Exercise objective> Return, unchanged and with no pictures, the lines below from the very first through the one that contains "i teknisk kunskap".

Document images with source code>
┄┄┄┄┄┄
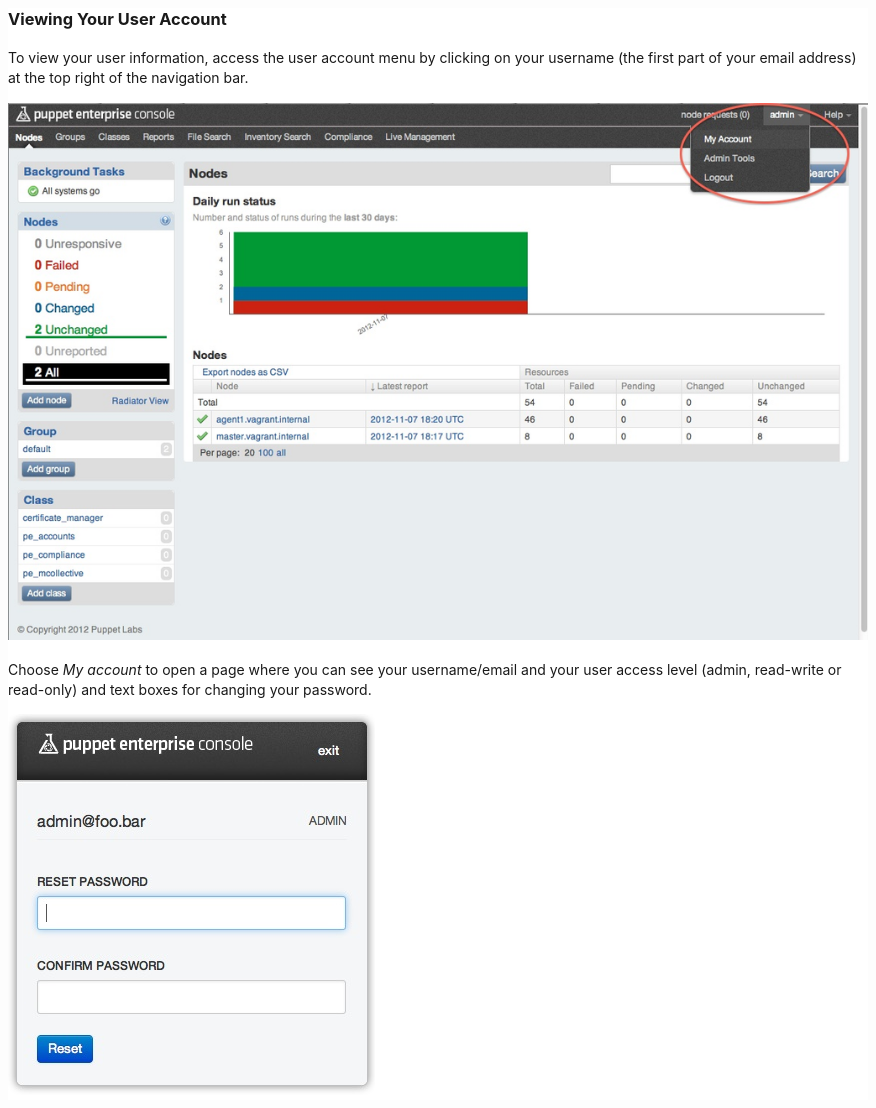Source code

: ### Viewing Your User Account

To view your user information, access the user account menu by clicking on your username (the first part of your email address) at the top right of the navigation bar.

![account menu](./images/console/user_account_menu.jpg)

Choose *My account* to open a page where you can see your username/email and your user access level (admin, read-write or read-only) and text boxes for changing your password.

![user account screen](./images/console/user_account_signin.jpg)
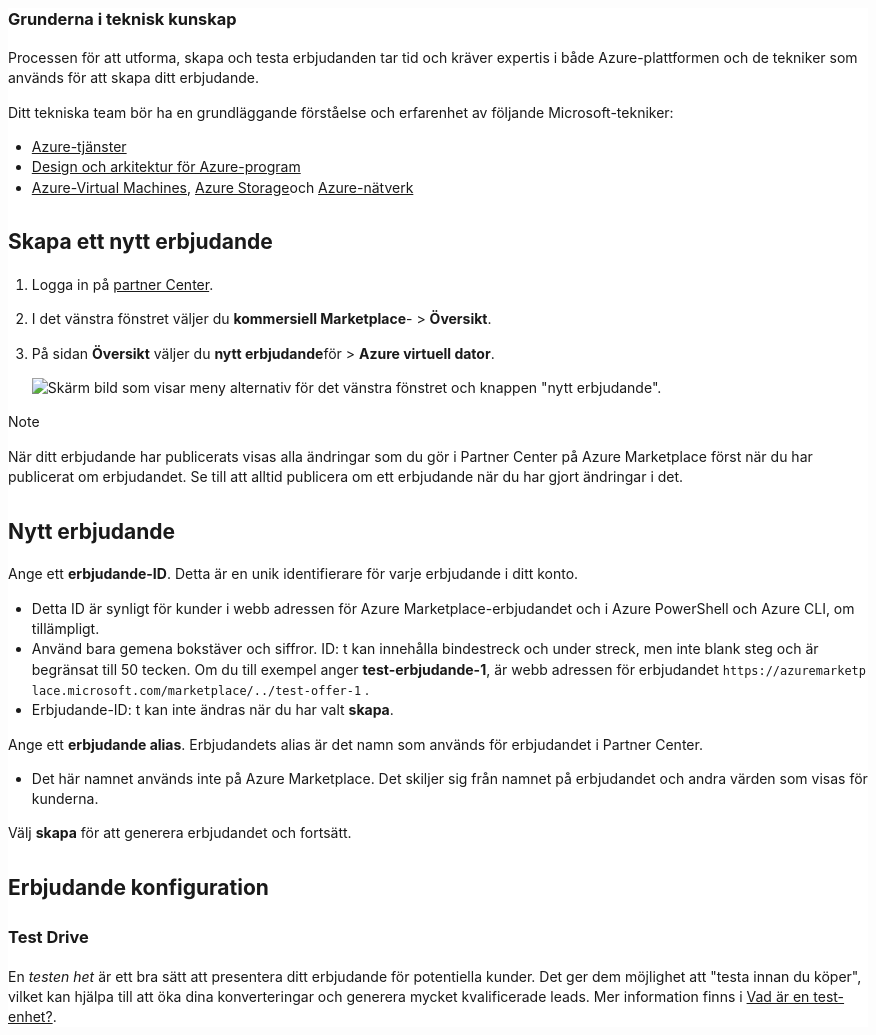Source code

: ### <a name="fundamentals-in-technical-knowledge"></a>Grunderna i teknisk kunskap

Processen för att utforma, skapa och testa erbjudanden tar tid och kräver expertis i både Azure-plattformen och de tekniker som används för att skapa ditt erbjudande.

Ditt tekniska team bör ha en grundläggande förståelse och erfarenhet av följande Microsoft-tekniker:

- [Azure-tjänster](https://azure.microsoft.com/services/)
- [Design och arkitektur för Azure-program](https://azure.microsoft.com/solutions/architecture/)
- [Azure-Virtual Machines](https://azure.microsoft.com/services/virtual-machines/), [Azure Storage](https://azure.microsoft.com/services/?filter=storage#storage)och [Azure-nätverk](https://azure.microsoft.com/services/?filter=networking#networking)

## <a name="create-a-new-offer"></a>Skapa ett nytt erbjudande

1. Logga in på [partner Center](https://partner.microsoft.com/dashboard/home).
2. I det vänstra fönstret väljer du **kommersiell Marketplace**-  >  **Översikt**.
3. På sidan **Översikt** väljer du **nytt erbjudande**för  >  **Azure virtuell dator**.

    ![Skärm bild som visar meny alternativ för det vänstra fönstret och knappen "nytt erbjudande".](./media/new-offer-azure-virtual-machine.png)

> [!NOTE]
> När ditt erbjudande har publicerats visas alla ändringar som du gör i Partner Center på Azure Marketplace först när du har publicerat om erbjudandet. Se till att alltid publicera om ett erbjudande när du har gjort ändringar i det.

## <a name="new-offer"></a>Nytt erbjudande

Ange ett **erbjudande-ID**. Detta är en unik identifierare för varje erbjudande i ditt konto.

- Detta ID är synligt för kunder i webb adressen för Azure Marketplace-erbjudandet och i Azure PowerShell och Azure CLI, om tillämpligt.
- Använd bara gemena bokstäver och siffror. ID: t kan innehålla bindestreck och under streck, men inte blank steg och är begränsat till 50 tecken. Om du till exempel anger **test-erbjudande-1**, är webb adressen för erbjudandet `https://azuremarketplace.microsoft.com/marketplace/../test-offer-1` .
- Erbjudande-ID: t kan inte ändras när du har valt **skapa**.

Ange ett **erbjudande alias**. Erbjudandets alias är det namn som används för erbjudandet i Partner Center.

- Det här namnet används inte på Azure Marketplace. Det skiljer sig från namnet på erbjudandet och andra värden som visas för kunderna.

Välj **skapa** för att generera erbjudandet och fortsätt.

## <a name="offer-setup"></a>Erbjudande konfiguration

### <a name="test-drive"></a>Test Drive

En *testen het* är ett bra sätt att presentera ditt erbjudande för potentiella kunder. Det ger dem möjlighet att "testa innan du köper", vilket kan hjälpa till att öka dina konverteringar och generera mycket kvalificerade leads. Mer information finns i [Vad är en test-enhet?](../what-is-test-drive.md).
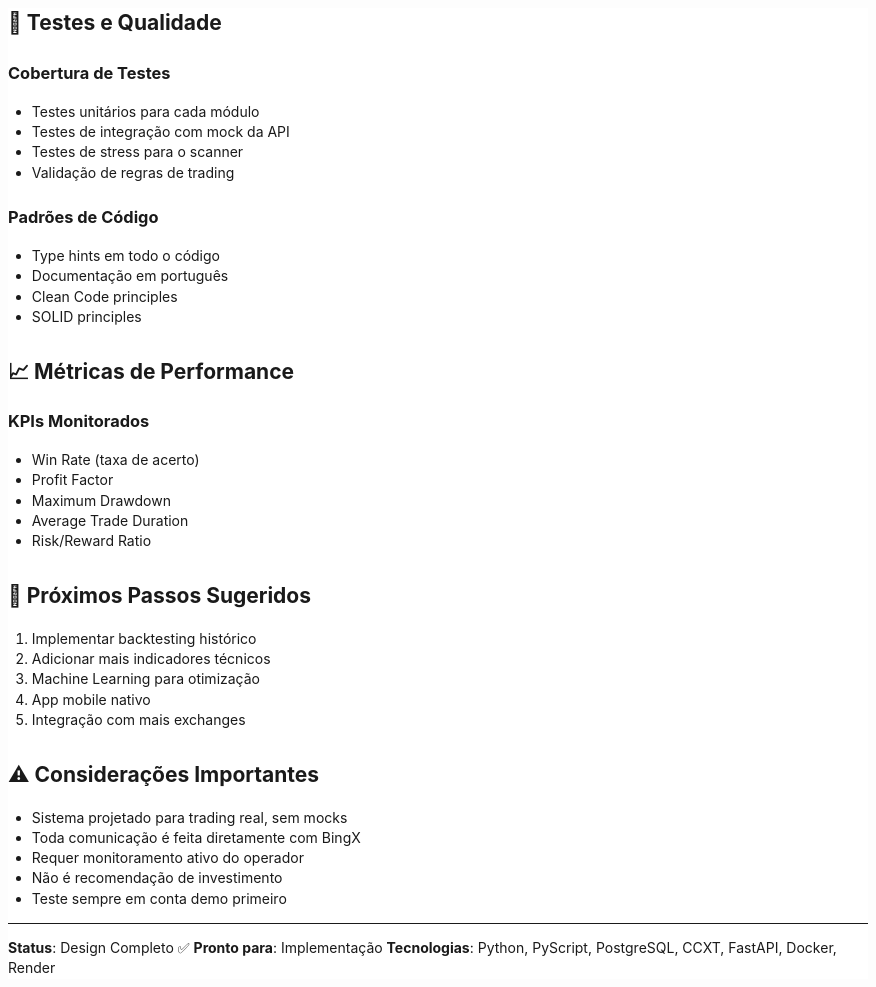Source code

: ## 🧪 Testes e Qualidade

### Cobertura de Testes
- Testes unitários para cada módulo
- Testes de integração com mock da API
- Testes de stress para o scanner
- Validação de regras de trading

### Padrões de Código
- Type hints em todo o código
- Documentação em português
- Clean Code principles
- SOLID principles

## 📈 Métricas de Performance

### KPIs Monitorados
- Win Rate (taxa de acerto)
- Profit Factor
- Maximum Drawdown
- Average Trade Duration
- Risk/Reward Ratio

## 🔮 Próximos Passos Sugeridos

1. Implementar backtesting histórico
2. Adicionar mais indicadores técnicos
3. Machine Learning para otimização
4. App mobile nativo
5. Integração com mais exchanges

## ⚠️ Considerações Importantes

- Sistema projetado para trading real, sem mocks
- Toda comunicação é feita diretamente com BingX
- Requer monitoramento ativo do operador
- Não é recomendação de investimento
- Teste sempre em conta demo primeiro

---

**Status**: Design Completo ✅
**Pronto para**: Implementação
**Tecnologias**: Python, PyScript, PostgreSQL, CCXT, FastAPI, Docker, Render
┄┄┄┄┄┄
Response to the exercise>
Source code

: ### Viewing Your User Account

To view your user information, access the user account menu by clicking on your username (the first part of your email address) at the top right of the navigation bar.

![account menu](./images/console/user_account_menu.jpg)

Choose *My account* to open a page where you can see your username/email and your user access level (admin, read-write or read-only) and text boxes for changing your password.

![user account screen](./images/console/user_account_signin.jpg)
Source code

: ### <a name="fundamentals-in-technical-knowledge"></a>Grunderna i teknisk kunskap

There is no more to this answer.